EXERCISE GOAL ::
Where does the word "Решена" show up in the data? Please find each such line and copy it.

INFORMATION SHOWN ::
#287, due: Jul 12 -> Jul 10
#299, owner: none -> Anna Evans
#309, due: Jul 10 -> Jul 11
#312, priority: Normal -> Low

...

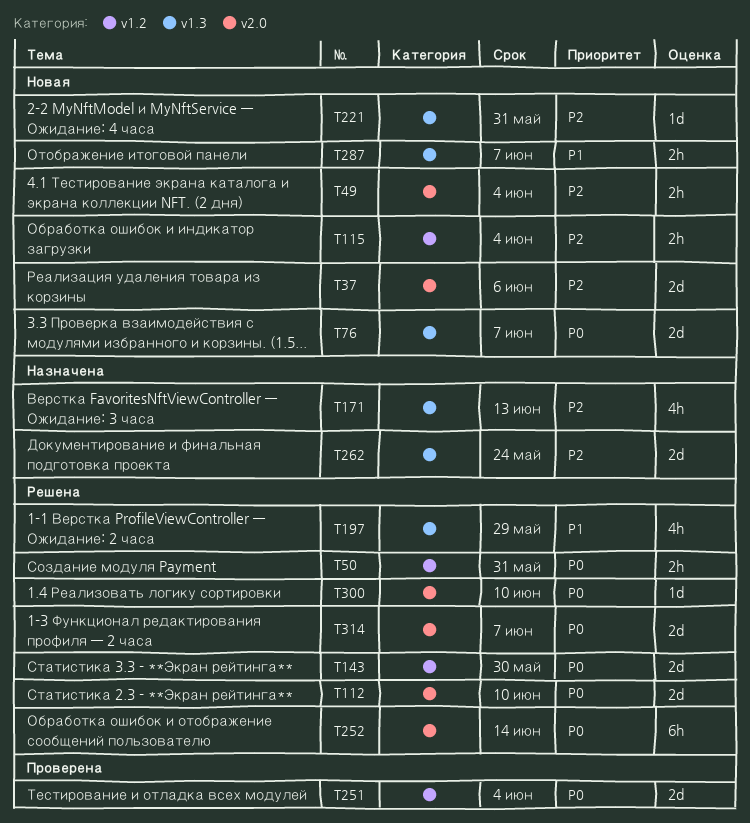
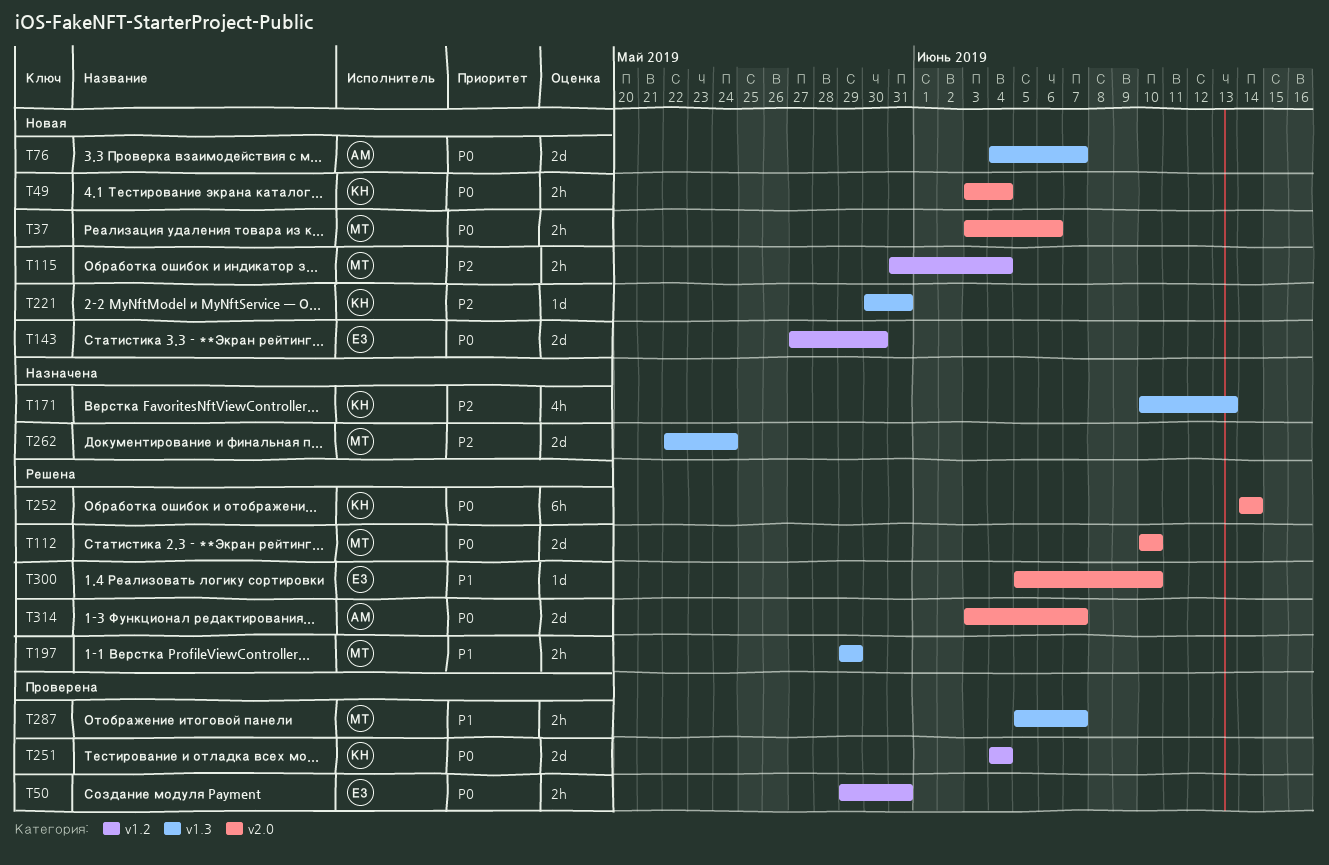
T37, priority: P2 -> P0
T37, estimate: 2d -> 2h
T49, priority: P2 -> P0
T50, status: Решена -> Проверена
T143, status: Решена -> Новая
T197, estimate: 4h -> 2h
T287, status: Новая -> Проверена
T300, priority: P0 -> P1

TASK OUTPUT ::
T50, status: Решена -> Проверена
T143, status: Решена -> Новая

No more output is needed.